Dataset entries
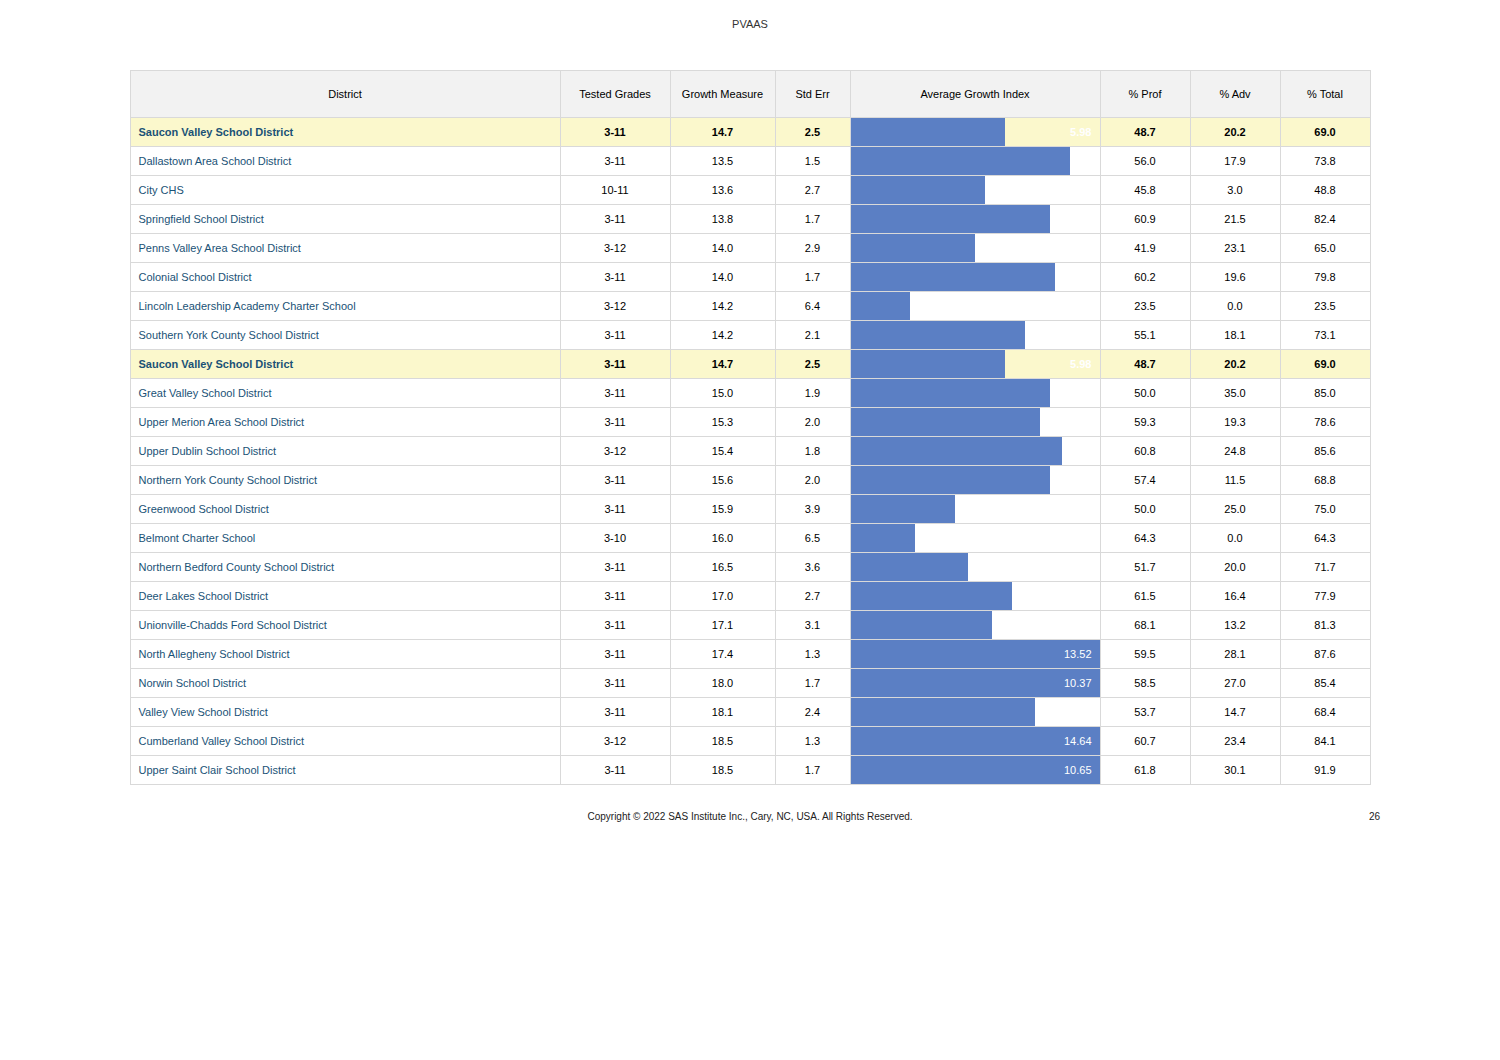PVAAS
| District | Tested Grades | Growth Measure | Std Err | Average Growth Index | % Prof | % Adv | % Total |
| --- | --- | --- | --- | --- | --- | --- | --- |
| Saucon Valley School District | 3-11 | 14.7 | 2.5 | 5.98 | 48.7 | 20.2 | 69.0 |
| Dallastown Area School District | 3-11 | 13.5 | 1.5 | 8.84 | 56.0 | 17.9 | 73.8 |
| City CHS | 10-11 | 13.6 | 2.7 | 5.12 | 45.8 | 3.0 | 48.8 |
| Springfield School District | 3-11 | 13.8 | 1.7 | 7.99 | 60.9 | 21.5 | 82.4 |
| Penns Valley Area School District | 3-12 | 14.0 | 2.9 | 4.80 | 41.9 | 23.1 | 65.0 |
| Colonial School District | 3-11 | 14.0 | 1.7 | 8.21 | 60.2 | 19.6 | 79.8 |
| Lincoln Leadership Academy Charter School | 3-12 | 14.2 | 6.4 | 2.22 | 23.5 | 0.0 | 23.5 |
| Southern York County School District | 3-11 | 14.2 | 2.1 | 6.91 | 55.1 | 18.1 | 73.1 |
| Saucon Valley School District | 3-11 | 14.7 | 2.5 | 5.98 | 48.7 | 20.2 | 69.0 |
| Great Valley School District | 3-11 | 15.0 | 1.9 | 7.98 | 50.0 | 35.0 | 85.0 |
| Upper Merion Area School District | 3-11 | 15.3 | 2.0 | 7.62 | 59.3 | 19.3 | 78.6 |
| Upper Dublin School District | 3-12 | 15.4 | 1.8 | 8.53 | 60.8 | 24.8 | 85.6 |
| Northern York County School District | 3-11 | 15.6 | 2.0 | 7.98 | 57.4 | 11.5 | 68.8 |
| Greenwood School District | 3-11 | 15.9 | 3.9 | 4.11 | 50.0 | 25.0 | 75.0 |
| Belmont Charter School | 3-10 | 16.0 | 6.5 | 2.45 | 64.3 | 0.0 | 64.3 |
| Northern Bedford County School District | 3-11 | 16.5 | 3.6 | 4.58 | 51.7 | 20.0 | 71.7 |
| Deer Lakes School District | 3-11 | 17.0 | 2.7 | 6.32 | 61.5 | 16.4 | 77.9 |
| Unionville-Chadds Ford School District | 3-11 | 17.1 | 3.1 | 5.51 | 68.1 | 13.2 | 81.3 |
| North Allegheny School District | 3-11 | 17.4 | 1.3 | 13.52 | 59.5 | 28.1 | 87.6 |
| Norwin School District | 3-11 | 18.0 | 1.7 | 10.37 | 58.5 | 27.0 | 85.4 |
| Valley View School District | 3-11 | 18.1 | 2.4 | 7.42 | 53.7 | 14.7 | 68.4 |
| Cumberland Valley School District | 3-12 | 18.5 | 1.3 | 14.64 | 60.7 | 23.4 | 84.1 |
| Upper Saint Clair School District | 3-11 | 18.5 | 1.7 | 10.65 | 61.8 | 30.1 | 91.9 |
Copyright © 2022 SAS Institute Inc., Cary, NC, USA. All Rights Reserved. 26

---

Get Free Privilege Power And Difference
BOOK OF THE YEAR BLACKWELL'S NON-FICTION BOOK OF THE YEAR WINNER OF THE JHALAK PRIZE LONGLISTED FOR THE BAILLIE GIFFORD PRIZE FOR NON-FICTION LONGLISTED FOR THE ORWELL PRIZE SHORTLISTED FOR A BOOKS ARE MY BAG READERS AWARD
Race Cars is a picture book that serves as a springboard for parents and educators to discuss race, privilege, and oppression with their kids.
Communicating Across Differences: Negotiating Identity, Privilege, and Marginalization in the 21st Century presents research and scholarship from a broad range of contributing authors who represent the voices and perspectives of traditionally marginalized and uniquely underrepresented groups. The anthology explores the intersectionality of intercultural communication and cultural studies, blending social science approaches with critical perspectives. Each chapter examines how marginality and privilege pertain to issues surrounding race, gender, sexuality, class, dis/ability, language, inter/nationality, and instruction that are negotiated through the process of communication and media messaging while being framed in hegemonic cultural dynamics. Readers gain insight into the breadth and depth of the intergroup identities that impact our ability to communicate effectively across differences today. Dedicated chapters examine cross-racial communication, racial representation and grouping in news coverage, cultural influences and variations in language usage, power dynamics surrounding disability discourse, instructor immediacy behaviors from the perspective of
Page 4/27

*INSTRUCTIONS FOR THE TASK*. Would you copy out exactly the lines above that start at the one containing "3.0 | 48.8 |" and end at the one containing "16.4 | 77.9 |", inclusive?

*RESPONSE BOX*.
| City CHS | 10-11 | 13.6 | 2.7 | 5.12 | 45.8 | 3.0 | 48.8 |
| Springfield School District | 3-11 | 13.8 | 1.7 | 7.99 | 60.9 | 21.5 | 82.4 |
| Penns Valley Area School District | 3-12 | 14.0 | 2.9 | 4.80 | 41.9 | 23.1 | 65.0 |
| Colonial School District | 3-11 | 14.0 | 1.7 | 8.21 | 60.2 | 19.6 | 79.8 |
| Lincoln Leadership Academy Charter School | 3-12 | 14.2 | 6.4 | 2.22 | 23.5 | 0.0 | 23.5 |
| Southern York County School District | 3-11 | 14.2 | 2.1 | 6.91 | 55.1 | 18.1 | 73.1 |
| Saucon Valley School District | 3-11 | 14.7 | 2.5 | 5.98 | 48.7 | 20.2 | 69.0 |
| Great Valley School District | 3-11 | 15.0 | 1.9 | 7.98 | 50.0 | 35.0 | 85.0 |
| Upper Merion Area School District | 3-11 | 15.3 | 2.0 | 7.62 | 59.3 | 19.3 | 78.6 |
| Upper Dublin School District | 3-12 | 15.4 | 1.8 | 8.53 | 60.8 | 24.8 | 85.6 |
| Northern York County School District | 3-11 | 15.6 | 2.0 | 7.98 | 57.4 | 11.5 | 68.8 |
| Greenwood School District | 3-11 | 15.9 | 3.9 | 4.11 | 50.0 | 25.0 | 75.0 |
| Belmont Charter School | 3-10 | 16.0 | 6.5 | 2.45 | 64.3 | 0.0 | 64.3 |
| Northern Bedford County School District | 3-11 | 16.5 | 3.6 | 4.58 | 51.7 | 20.0 | 71.7 |
| Deer Lakes School District | 3-11 | 17.0 | 2.7 | 6.32 | 61.5 | 16.4 | 77.9 |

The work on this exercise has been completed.